State enlists public in battle against human trafficking

Monday, June 24, 2019

Despite the bloody American Civil War and centuries of efforts to end slavery, the practice is alive and well in 2019.

Authorities don’t know that’s what’s involved with the disappearance of an 18-year-old Trenton, Neb., woman, but human trafficking is among the possibilities.

Sunny Sramek was last seen and heard from in late April when she left with a 42-year-old man, according to reports, and the FBI is seeking any information anyone might have. Call Special Agent Michele Stevenson at the Omaha office, (402) 493-8688 if you know anything.

More information and a Gofundme account to help the family with expenses associated with the search are available at http://bit.ly/2WVNzXr

Statistics indicate more than 900 people are bought and sold in Nebraska every month, most of them along the I-80 corridor.

Gov. Pete Ricketts, Attorney General Doug Peterson and the Nebraska Department of Transportation have adapted the “When You Can’t Walk Away” from the Blue Campaign developed through the Department of Homeland Security.

Located in every rest stop along the interstate is a black-and-white poster with bold red lettering that depicts a lone person walking down an alley away from view.

The message can be read two ways: when a person is being coerced and cannot walk away from their perpetrator and when a bystander sees something, and they cannot walk away without reporting.

The poster provides the National Human Trafficking Hotline number: 1-888-373-7888, which is available to receive calls 24 hours a day, seven days a week, 365 days a year. The hotline funnels calls to the in-state network established by the Nebraska Human Trafficking Task Force (NHTTF).
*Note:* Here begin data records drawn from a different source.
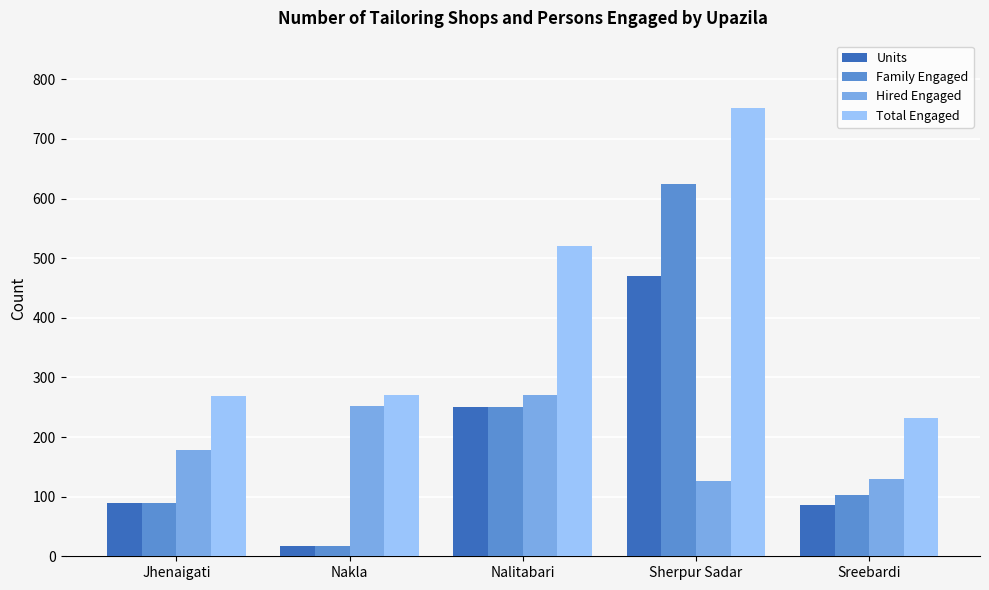

Which category has the lowest value across all series?

Nakla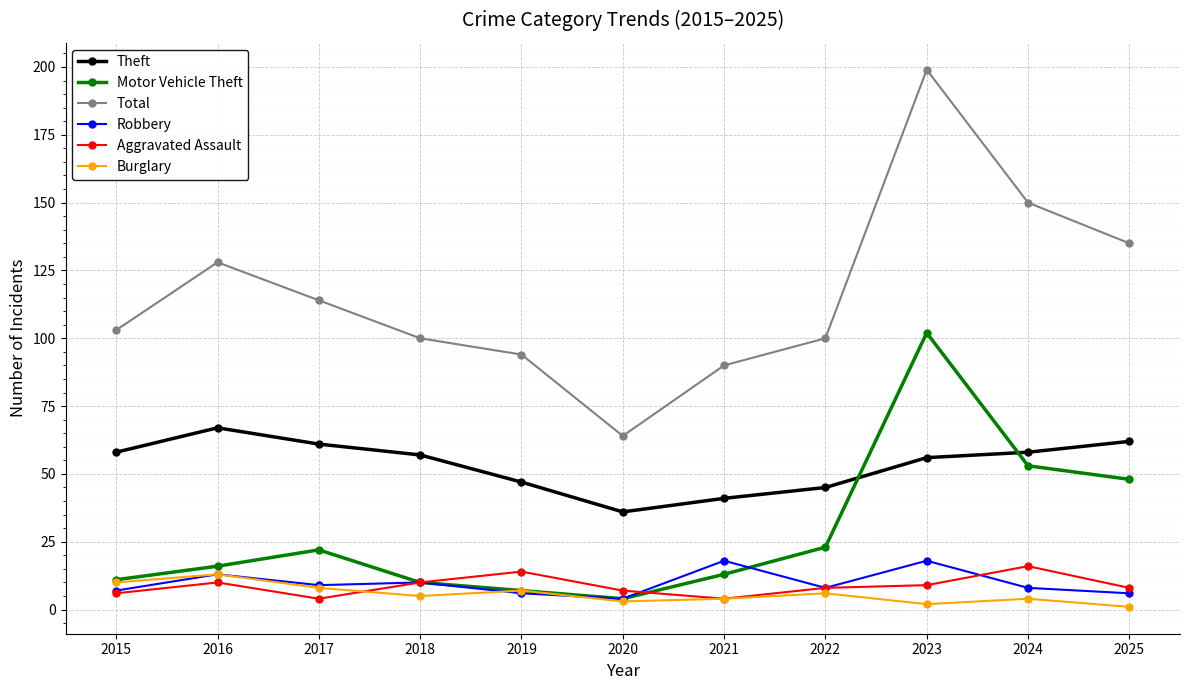

At which category does the chart reach its peak across all series?

2023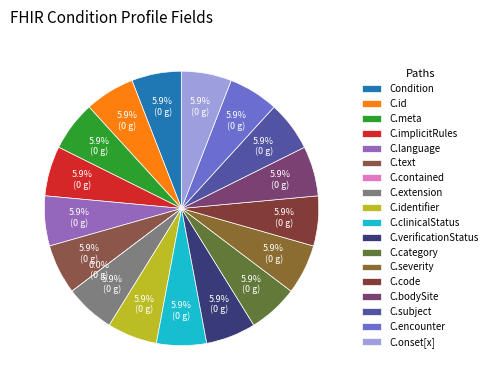

Which slice is the largest?

Condition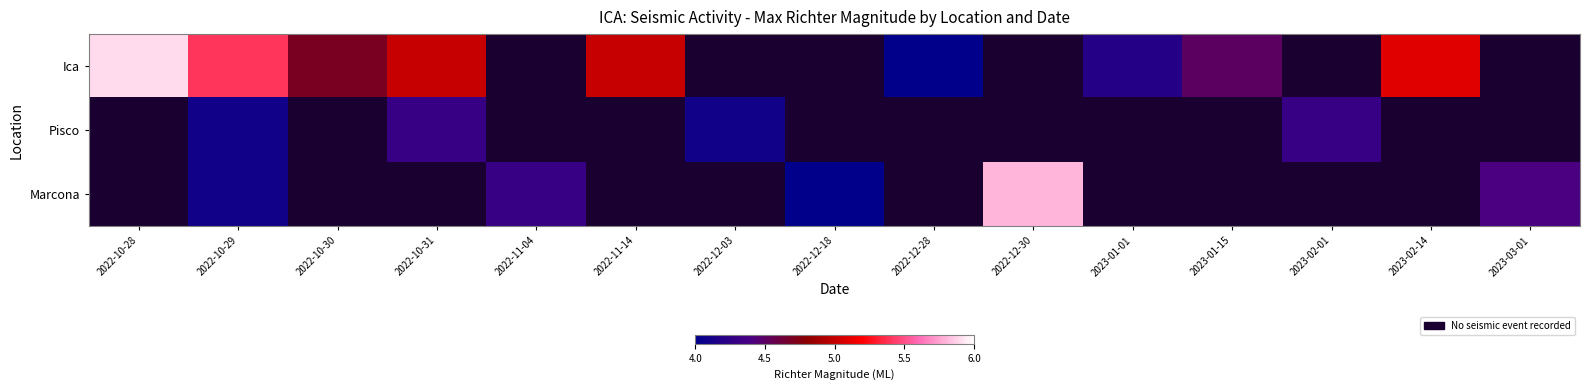

What value does the Ica series have at 2022-10-29?

5.4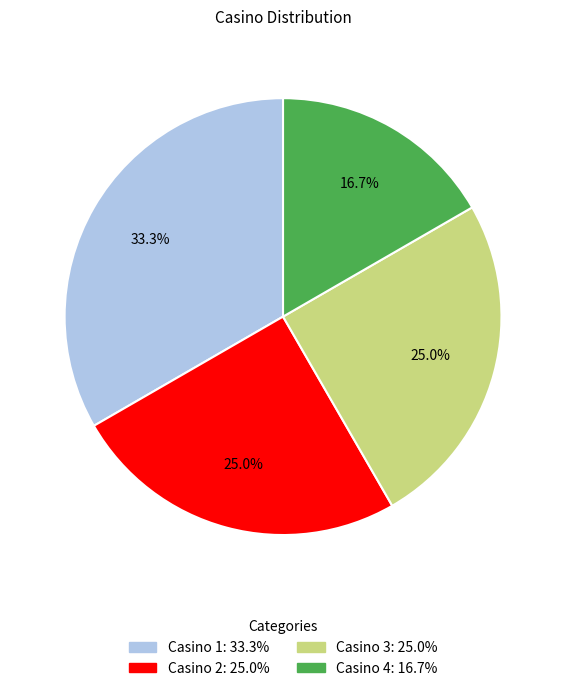

Which slice is the largest?

Casino 1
Help is available in English, Spanish, and more than 200 additional languages through an on-call interpreter.

Most of us find it hard to believe that Nebraskans are being bought and sold and treated as property, forced against their will to work for those who think they own them.

That disbelief plays into the traffickers’ hands, their business thriving because we don’t see them at work.

Recent years have seen a shift in the tide, with lawmakers enacting clearer, tougher laws against human trafficking, and new laws protecting victims/survivors rather than prosecuting them.

More than 3,000 law enforcement officers and service providers have been trained by the Nebraska Human Trafficking Task Force in an effort to breathe life into the new laws.

To see or download the poster, visit ago.nebraska.gov. You can enlist in the fight against human trafficking by displaying it in your church, school, hospital, apartment building or place of business.